Another important issue of concern is whether the small group average effects observed have a clinical significance at the individual level.76 At current levels in the Great Lakes region, the effects of intrauterine PCBs exposure appeared to be so subtle that they would not have been evident in a routine clinical examination.77 Studies on lead exposure have shown that a decrease of 4 points in average population intelligence increases the number of children with IQs of <80 by threefold and decreases the percentage of children with IQ scores of >125.78 In a similar way, exposure to these ubiquitous environmental pollutants may have a seemingly small effect at individual level, but probably have a large impact at population level.79

We conclude that the available studies suggest an adverse effect of prenatal PCBs exposure on neurological development in children.
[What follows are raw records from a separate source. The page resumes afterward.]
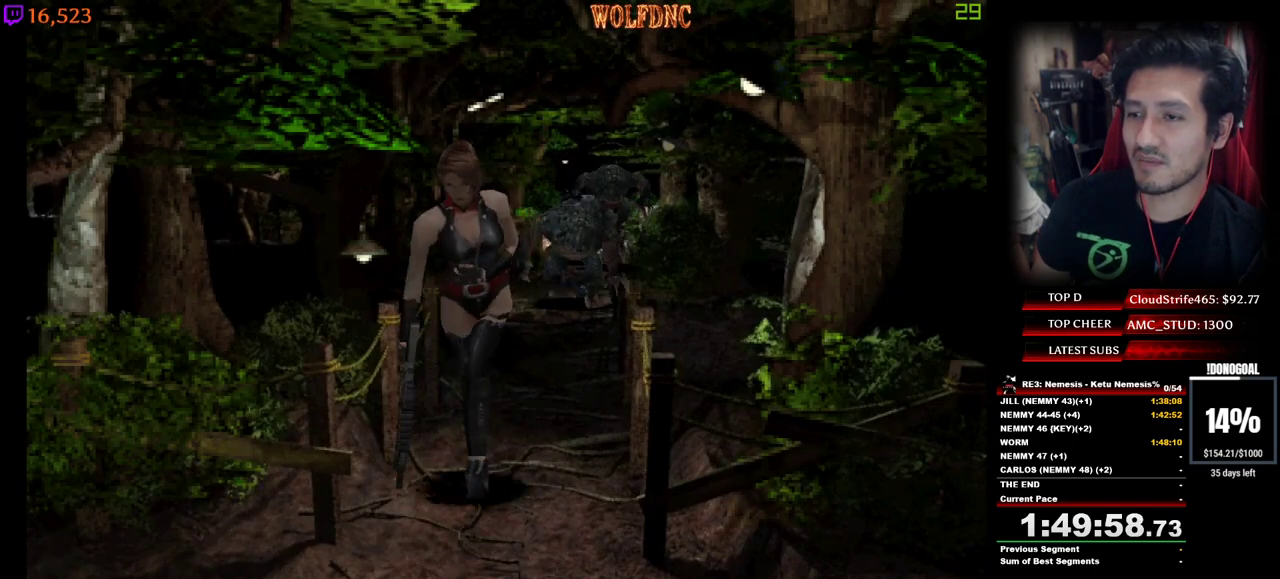
{"keys": ["num4", "w"], "events": []}
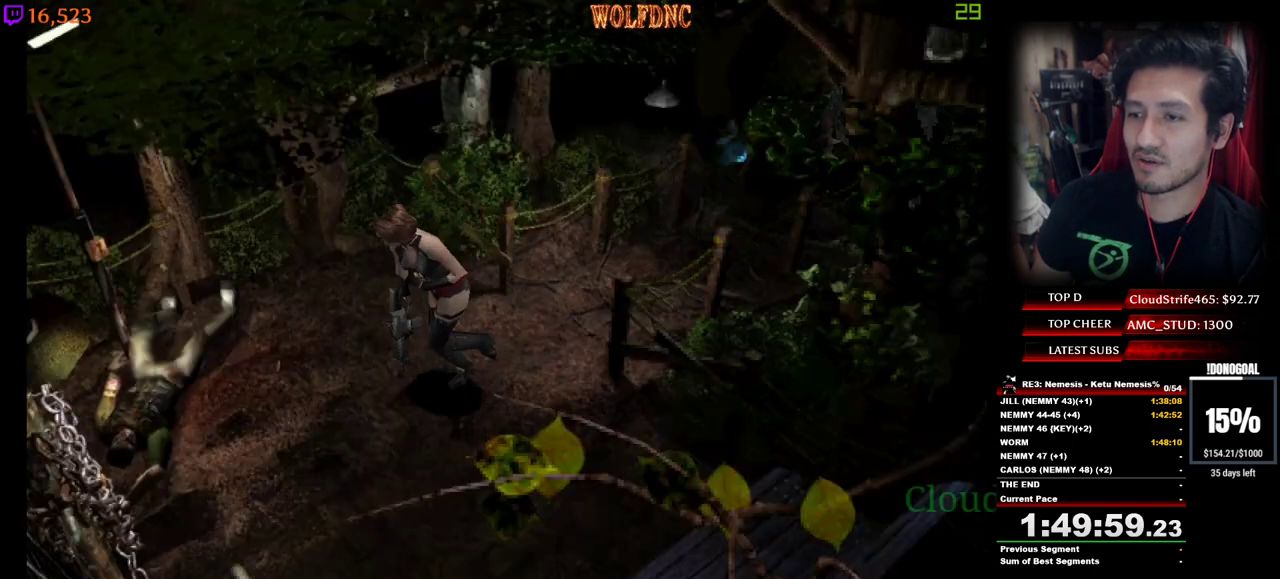
{"keys": ["num2", "num4", "w"], "events": [[234, "a", "down"], [334, "a", "up"], [467, "num2", "down"]]}
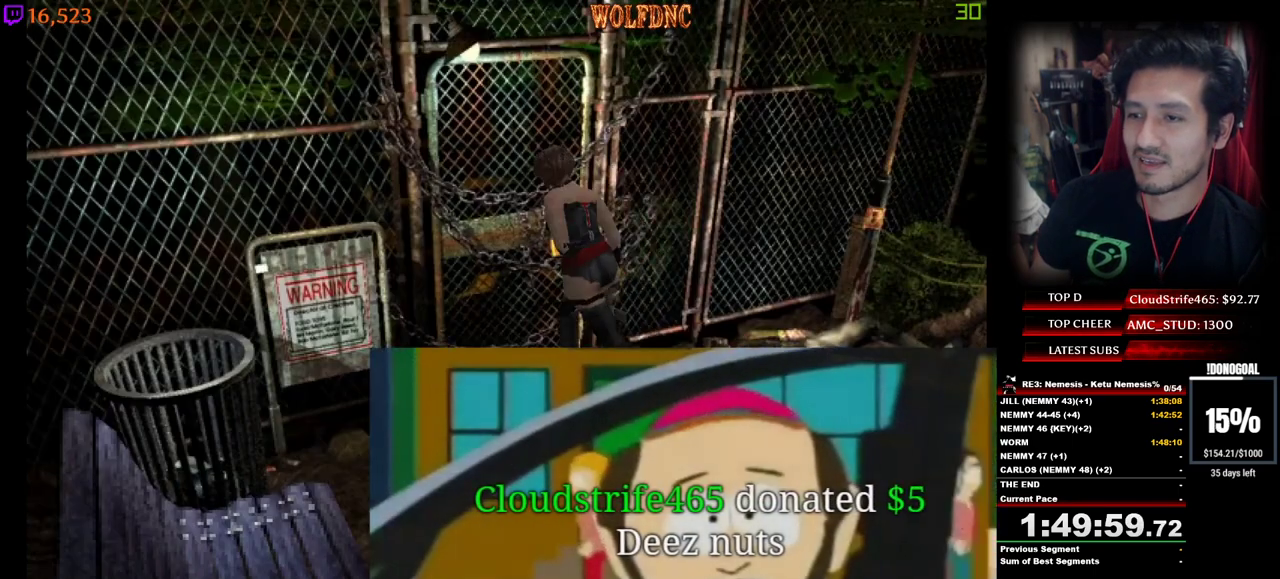
{"keys": ["num2"], "events": [[67, "num2", "up"], [117, "num2", "down"], [200, "num2", "up"], [250, "num2", "down"], [250, "w", "up"], [300, "num4", "up"], [350, "num2", "up"], [400, "num2", "down"], [434, "num2", "up"], [484, "num2", "down"]]}
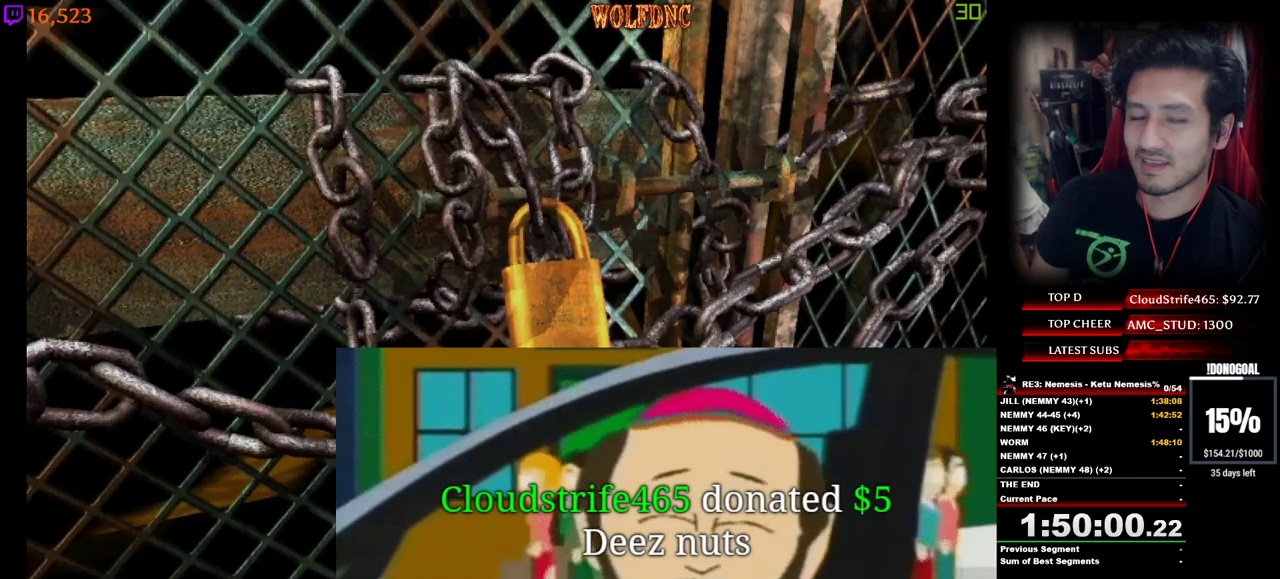
{"keys": ["num2"], "events": [[134, "num2", "up"], [184, "num2", "down"], [317, "num2", "up"], [367, "num2", "down"], [450, "num2", "up"], [500, "num2", "down"]]}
However, differences in study design, some inconsistencies in the results, and the lack of homogeneous quantitative exposure data, do not allow the derivation of the degree of risk associated with neurodevelopmental effects at current levels of exposure. Future investigation, as well as ongoing cohort studies,80-84should guarantee standard evaluation of specific organochlorine exposure using biological samples, homogeneous outcome assessment through standardised tests and measurement of important covariates such as socioeconomic factors and other neurotoxic chemicals.85The universal exposure to these compounds and the importance of early assessment of signs of dysfunction to provide the best possible basis for decisions on prevention,86 makes necessary the setting up and continuation of large follow up studies of populations exposed to the current levels of these contaminants.